*Consigne*:
Reproduisez intégralement, sans rien modifier, l'extrait sur l'interview de Thomas Heberer consacrée à la Chine.

*Extrait source*:
::::::
Les Occidentaux doivent connaître davantage la Chine et soutenir les réformes réussies de la Chine, du fait que celle-ci est très importante pour le monde, Thomas Heberer, président des Etudes sur l'Asie orientale à l'université de Duisburg-Essen (Allemagne), dans une interview à Xinhua.
"La Chine est très importante pour la communauté internationale et les problèmes mondiaux ne peuvent être résolus sans la Chine.
Ceux qui ne sont jamais allés en Chine se rendront compte peu à peu du fait que la Chine est complètement différente de ce qu'ils imaginent", a souligné M. Heberer, qui a travaillé de 1977 à 1981 en Chine pour l'hebdomadaire Beijing Review.
Pour lui, les couvertures largements négatives par les médias occidentaux des émeutes au Tibet, ainsi que d'autres questions chinoises ont avéré une "hystérie" et une "diabolisation de la Chine".
::::::
*Données d'étude*:
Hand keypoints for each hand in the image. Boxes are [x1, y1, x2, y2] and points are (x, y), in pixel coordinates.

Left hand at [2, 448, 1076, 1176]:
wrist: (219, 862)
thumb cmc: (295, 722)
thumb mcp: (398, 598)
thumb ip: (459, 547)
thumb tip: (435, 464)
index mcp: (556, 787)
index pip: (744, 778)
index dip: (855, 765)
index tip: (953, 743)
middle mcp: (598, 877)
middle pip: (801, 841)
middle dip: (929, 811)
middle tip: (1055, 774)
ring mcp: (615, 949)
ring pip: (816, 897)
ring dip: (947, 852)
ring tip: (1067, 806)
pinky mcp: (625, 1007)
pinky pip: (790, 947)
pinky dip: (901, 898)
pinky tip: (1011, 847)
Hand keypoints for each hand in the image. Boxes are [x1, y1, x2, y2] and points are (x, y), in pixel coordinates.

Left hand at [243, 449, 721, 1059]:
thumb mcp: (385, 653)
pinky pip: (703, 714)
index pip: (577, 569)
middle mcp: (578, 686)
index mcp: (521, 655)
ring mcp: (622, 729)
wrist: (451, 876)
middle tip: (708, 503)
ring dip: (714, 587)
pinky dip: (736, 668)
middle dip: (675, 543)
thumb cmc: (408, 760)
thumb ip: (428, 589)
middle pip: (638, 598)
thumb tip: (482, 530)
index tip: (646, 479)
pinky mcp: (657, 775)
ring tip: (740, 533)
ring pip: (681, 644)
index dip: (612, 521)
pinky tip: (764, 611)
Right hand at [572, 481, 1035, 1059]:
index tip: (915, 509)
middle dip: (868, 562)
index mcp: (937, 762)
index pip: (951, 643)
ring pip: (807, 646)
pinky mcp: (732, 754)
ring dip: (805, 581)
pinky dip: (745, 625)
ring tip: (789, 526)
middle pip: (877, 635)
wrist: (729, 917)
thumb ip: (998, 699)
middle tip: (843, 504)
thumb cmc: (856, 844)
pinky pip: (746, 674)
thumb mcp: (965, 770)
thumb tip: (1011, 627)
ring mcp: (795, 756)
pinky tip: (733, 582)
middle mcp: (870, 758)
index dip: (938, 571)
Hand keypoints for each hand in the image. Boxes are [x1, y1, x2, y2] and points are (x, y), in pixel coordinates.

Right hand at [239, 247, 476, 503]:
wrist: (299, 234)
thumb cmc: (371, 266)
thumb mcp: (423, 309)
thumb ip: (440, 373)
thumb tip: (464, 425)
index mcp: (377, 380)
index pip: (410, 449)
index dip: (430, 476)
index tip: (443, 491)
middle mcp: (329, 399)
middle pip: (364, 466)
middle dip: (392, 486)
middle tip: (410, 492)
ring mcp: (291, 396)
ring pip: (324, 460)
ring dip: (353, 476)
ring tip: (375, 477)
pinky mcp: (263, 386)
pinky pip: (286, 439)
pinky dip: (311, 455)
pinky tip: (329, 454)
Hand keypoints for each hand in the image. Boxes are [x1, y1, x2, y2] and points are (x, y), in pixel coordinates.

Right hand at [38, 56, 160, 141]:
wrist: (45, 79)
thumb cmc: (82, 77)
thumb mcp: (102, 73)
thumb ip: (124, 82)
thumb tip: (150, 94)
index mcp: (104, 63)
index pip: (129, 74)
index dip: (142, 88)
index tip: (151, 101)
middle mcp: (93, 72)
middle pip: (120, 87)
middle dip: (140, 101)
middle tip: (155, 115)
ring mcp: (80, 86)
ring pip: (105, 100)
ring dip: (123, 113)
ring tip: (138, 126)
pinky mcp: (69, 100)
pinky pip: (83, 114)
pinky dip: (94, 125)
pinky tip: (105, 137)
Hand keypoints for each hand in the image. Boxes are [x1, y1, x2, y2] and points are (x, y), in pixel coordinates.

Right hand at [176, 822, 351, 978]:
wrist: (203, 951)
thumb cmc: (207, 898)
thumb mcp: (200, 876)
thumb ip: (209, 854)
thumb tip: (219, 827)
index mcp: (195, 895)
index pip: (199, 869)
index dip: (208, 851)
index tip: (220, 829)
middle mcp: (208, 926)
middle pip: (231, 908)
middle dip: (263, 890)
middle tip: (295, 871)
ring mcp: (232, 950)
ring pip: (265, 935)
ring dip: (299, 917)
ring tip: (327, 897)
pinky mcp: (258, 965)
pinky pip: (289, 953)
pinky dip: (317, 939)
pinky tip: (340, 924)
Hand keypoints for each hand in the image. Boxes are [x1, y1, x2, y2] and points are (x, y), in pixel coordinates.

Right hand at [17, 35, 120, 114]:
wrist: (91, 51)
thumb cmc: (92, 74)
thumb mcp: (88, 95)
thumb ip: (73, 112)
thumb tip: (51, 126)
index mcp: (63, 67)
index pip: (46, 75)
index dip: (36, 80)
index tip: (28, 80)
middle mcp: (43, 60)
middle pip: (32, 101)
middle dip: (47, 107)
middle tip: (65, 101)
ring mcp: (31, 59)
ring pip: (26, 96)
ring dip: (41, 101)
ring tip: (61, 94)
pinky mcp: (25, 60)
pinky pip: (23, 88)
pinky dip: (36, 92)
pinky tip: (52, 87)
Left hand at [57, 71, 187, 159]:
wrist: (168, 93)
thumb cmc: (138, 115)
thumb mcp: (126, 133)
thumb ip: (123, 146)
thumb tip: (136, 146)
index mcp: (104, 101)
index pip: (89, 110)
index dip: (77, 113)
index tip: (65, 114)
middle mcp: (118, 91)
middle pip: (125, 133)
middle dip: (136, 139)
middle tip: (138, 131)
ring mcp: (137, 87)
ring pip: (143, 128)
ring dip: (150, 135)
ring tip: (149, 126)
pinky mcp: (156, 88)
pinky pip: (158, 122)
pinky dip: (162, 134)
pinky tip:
::::::
*Solution*:
Les Occidentaux doivent connaître davantage la Chine et soutenir les réformes réussies de la Chine, du fait que celle-ci est très importante pour le monde, Thomas Heberer, président des Etudes sur l'Asie orientale à l'université de Duisburg-Essen (Allemagne), dans une interview à Xinhua.
"La Chine est très importante pour la communauté internationale et les problèmes mondiaux ne peuvent être résolus sans la Chine.
Ceux qui ne sont jamais allés en Chine se rendront compte peu à peu du fait que la Chine est complètement différente de ce qu'ils imaginent", a souligné M. Heberer, qui a travaillé de 1977 à 1981 en Chine pour l'hebdomadaire Beijing Review.
Pour lui, les couvertures largements négatives par les médias occidentaux des émeutes au Tibet, ainsi que d'autres questions chinoises ont avéré une "hystérie" et une "diabolisation de la Chine".